General K. M. Arif Vice COAS (1984-1987), in Khaki Shadows has this to say:

The Yahya interregnum, traumatic and turbulent, witnessed Pakistan’s defeat in war and the amputation of its Eastem wing. This monumental tragedy has remained an unexplained affair and the truth has still not emerged regarding Pakistan’s disintegration and military surrender. This would expose the political and military blunders made since 1947, a risk not acceptable to the policy makers. The details of the 1971 war have been written by the winning side in which facts have been falsified, with bias injected in the narration rather generously.
The history of failure in war can be summed up in two words: Too late. Pakistan lagged behind events in East Pakistan, lost the initiative, chased shadows and met her doom. Under the inspiring leadership of Sir Winston Churchill, Great Britain had converted the defeat at Dunkirk into victory. Conversely, Pakistan, reeling under the impact of defeat and the stigma of surrender in 1971, naively consigned its political, diplomatic and military skeletons to the safety closets and marked them TOP SECRET.

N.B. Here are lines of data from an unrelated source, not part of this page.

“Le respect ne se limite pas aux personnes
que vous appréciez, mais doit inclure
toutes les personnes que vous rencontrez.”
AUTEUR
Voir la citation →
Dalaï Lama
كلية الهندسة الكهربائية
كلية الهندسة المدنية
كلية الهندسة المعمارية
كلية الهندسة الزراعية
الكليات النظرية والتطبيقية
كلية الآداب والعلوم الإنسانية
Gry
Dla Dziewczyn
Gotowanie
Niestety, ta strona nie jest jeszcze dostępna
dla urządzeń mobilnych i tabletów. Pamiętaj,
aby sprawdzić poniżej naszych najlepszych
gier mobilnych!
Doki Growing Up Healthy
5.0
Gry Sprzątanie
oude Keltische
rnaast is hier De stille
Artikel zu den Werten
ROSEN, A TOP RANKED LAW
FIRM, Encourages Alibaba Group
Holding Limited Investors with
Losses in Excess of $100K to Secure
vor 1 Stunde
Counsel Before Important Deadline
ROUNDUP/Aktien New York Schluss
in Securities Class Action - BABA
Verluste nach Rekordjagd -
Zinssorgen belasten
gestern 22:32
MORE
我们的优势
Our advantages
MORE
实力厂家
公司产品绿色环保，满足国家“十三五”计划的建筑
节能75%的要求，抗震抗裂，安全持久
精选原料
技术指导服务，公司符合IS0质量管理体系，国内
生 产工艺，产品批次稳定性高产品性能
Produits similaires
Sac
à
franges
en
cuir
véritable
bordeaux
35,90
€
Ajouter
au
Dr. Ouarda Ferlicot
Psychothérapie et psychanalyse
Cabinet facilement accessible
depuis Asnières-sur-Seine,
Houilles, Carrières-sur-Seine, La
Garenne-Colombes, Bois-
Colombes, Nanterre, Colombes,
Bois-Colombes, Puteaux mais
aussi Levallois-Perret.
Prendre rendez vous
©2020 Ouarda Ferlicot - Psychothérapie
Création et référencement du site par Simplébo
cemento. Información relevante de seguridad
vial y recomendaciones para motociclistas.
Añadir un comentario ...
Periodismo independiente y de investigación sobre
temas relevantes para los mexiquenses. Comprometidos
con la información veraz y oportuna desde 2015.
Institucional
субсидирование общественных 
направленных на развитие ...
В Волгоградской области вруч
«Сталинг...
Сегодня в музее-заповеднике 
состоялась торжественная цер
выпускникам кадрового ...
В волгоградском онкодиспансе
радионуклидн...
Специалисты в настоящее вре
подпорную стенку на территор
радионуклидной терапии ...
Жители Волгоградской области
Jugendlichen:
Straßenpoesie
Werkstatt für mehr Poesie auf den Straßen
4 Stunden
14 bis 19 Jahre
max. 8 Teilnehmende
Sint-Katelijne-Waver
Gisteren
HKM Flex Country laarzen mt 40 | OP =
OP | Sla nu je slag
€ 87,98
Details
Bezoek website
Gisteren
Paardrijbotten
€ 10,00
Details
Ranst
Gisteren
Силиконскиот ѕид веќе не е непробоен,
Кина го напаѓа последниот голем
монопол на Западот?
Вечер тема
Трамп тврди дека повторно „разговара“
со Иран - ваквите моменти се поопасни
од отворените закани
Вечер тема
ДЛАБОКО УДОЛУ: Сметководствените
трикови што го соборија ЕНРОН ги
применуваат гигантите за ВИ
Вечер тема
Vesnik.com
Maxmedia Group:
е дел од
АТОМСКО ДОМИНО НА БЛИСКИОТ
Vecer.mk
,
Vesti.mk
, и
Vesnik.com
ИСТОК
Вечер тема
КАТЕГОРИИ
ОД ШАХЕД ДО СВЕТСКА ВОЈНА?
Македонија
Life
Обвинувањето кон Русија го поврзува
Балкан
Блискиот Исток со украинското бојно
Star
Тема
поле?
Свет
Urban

Lt. Gen. Asad Durrani former DG ISI (1990 – 1991), in Pakistan Adrift says:

By a strange coincidence, I was again in Kohat (on my way to Bannu where I was posted), when in March 1969 Yahya Khan imposed martial law. Something didn’t seem quite right, but it gave me my first taste, or illusion, of power over civilians. For the next few months, I was heading a summary military court and taking to task anyone carrying an unlicensed weapon—the Army’s pet procedure to restore law and order in the country. The problem was that in the two districts under my jurisdiction, Bannu and Dera Ismail Khan, this covered almost everyone. Of course, only those who were on the wrong side of the law (or its enforcers) were charged and produced before me. I don’t think it did much good for law or order, but it did help the civil administration to show khaki rule in a bad light. That the Army lets itself be duped every time it assumes political power, I was to learn much later. That, as a cog in the military machine, one was contributing to such a design became a pretty discomforting thought.

He also says:

The Army’s takeover of political power, whatever else it may have done to the country, never did any good to the service … After the putsch of 1999, [Musharraf] had all the country’s resources at his disposal, but since he mainly trusted the military, he planted members of the armed forces in many important civil institutions, and thus undid most of the good work done in the previous years to cleanse the armed forces of the unmilitary traits… When serving generals started falling for prime land offered at bargain prices and their palatial houses were built by government contractors, one knew that the fish was now rotting from its head.